The nation’s major drugstore chains are moving beyond simply doling out drugs and Kleenex. They’re opening more in-store clinics and offering more health-care products in part to serve an aging population that will need more care.
It’s also a response to the massive U.S. health-care overhaul, which is expected to add about 25 million newly insured people who will need medical care and prescriptions. And drugstores are offering more services as a way to boost revenue in the face of competition from retailers such as Wal-Mart that have added in-store pharmacies.
Beth Stiller, a divisional vice president at Walgreen Corp., the nation’s largest drugstore chain, said the changes are necessary because time-pressed customers have come to expect that they will be able to do more than just fill a prescription at drugstores.
“We live in a world where personalization and ... high-touch service is much more expected,” agreed Helena Foulkes, chief health care strategy and marketing officer for CVS Caremark Corp., the nation’s No. 2 drugstore chain.

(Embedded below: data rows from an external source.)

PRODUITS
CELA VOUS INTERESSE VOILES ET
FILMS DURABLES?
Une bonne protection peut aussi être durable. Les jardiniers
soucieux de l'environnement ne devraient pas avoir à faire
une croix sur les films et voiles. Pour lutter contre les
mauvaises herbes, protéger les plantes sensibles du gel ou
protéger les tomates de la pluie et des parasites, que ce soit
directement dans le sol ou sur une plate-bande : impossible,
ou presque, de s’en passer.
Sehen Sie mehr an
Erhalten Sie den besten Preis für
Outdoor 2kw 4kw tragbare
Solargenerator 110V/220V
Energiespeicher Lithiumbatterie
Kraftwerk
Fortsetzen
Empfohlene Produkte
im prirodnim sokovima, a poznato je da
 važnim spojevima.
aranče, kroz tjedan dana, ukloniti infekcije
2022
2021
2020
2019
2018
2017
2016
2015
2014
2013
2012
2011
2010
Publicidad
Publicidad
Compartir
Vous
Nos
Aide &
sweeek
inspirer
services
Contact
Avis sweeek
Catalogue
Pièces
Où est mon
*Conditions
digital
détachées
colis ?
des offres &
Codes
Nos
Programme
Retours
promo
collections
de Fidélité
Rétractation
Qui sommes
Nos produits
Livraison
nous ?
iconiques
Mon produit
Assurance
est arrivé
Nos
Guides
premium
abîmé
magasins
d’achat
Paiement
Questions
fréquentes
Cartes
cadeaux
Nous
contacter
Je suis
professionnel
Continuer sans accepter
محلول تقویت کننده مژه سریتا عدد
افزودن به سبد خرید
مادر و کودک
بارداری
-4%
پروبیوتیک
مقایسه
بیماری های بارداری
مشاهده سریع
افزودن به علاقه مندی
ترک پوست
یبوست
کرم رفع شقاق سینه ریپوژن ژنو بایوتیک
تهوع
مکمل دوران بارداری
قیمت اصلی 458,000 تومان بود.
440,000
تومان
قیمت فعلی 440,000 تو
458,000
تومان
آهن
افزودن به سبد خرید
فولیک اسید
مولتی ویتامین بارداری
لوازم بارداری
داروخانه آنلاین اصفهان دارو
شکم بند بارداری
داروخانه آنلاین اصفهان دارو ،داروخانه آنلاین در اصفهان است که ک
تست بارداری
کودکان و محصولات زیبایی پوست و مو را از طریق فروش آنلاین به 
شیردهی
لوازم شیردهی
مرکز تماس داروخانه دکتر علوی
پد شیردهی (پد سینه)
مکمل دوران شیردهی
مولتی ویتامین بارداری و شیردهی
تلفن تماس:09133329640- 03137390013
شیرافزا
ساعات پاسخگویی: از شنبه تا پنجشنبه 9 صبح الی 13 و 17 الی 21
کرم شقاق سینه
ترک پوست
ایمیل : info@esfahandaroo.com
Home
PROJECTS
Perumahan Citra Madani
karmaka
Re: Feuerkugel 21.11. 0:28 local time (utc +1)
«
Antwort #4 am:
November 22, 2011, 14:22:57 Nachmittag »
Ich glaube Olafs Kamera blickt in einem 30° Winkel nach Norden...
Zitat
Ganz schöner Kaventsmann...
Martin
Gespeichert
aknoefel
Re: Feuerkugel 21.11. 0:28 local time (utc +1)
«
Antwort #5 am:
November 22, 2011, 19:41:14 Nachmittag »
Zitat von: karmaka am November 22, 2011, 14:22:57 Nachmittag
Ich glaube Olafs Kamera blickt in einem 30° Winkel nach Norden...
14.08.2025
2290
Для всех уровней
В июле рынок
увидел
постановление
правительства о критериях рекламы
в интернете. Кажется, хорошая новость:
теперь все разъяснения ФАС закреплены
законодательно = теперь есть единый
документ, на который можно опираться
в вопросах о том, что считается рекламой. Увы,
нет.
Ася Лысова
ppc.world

The move toward expanding products and services has been gradual. Up until about five years ago, the major drugstore chains focused on adding stores, not services. Then when states started allowing pharmacists to provide flu shots, it paved the way for drugstores to begin offering other immunizations for diseases such as pneumonia and shingles.
And after Congress passed the health-care overhaul in 2010, drugstores started adding more in-store clinics to help serve the newly insured population that will be created by that law. At the same time, grocers and other big retailers have started beefing up their health-care offerings to compete with pharmacies for customers.
For instance, Safeway Inc., which runs more than 1,600 stores under the Safeway and Vons names, is adding private rooms in some stores to make its pharmacists more accessible. It also is adding products that focus on a customer’s health and well-being, such as health food or goods for a specific diet, like gluten-free products.
Rite Aid Corp., the nation’s No. 3 chain, has converted more than 900 of its 4,615 locations to a “wellness” format it introduced in 2011. The stores offer organic soups, pastas and juices and a line of home fitness equipment.
They also feature employees equipped with iPads to find and print coupons for customers, look up information on vitamins or enroll them in services such as automated pharmacy refills.
Rite Aid started a program in March that allows customers at about 70 of its stores to connect remotely with doctors for a video or phone consultation covering a range of ailments from allergies to the flu. The 10-minute virtual consultations with physicians, who are contracted by Rite Aid, cost $45. That compares with the more than $100 someone without insurance could pay for a doctor visit.
CVS Caremark, runs more than 650 MinuteClinics that are staffed by nurse practitioners or physician assistants and handle largely minor illnesses.